Photo by Kailani Clarke
Ben was right. He warned us at the start of Chesapeake Semester that we would look up and see that it was November, that the time would blink by. It’s December now, and I find myself looking back on the entire tumultuous semester, and what has changed, and what has stayed the same. This is especially interesting in regard to my Chesapeake Ethic, and how our readings and experiences have altered and enhanced it. Though my views have remained fundamentally the same, in that I believe we, as inhabitants of the Bay country, have a mandate to protect and take care of it, many of the previously grey areas have come more into focus. There was a lot I didn’t know going into this semester, and I am proud to say that I am at least a little less ignorant than before. One example of this is in farming.
Though I have been on the Shore for five years now, and have become quite familiar with the sight of combines on 213 and the smell of chicken shit wafting on the breeze, I did not actually know that much about agriculture on the Delmarva. Journey 4 is not yet over, but through the readings and the field experiences I have already felt my view expand. Kant’s and especially Singer’s pieces on animals inspired me to, once again, scrutinize my species’ relationship with the domesticated and wild creatures we grow or harvest for food. The excerpt of Singer’s work “Animal Liberation” was particularly mind-twisting, but questioning our speciesism toward animals used for food was an interesting and expansive exercise. I have always known to express and extend empathy toward all living things, but imagining all animals to deserve the same moral consideration as humans is something I have never tried before. It has left me with plenty of fodder for later ruminations, and it made our visits to the Davis’ poultry operation and to St. Brigid’s farm even more layered. Berry’s “A Return to Husbandry,” in which he reminisces of the times before industrial agriculture made me look at Trey Hill’s farm through a more critical light as well, wondering if, despite Hill’s advances and progressive work, it truly is just a band-aid on a dying, broken system. Overall the farming readings further reinforced the reality that there is no truly polarized issue, especially in one as expansive and uncertain as how to feed the world without destroying the environment.
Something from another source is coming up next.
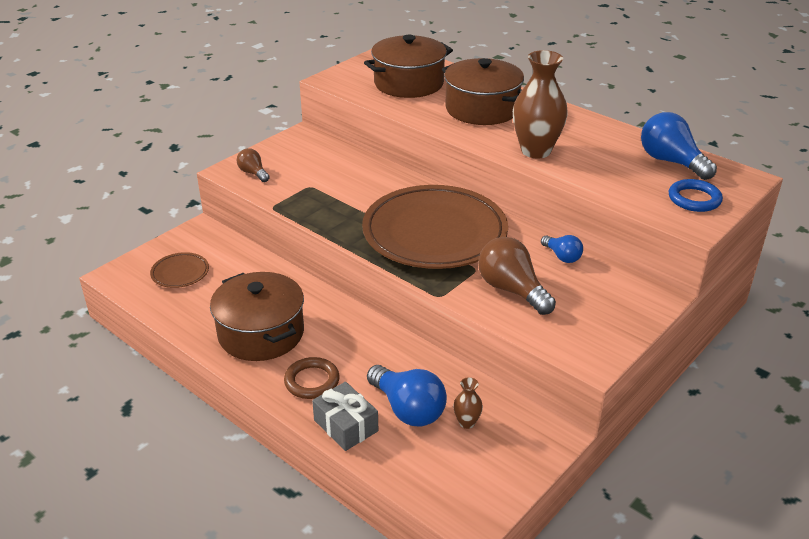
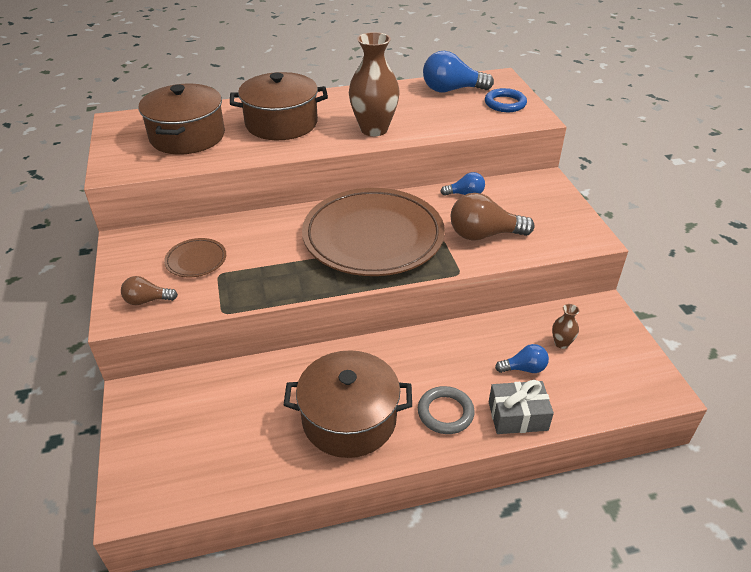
camera: 55 degrees left, 5 degrees up
(180, 273) = (190, 443): brown plate -> brown plate (196, 260)
(312, 381) = (445, 413): brown ring -> grey ring
(408, 409) = (524, 368): blue light bulb -> blue light bulb, size x0.56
Another area where my ethic has changed is the harvest of wild things. Spending time with several of the hunters in the group has changed my view on the culture around the practice, and increased my appreciation for it. Though I have long known about the fierce culture of the Chesapeake watermen, my understanding and respect of their way of life and their practices of working the water has deepened. Though part of me recoils at the killing of anything, I understand the necessity of it, and how people like those of Smith Island sustain their livelihood and culture through harvest.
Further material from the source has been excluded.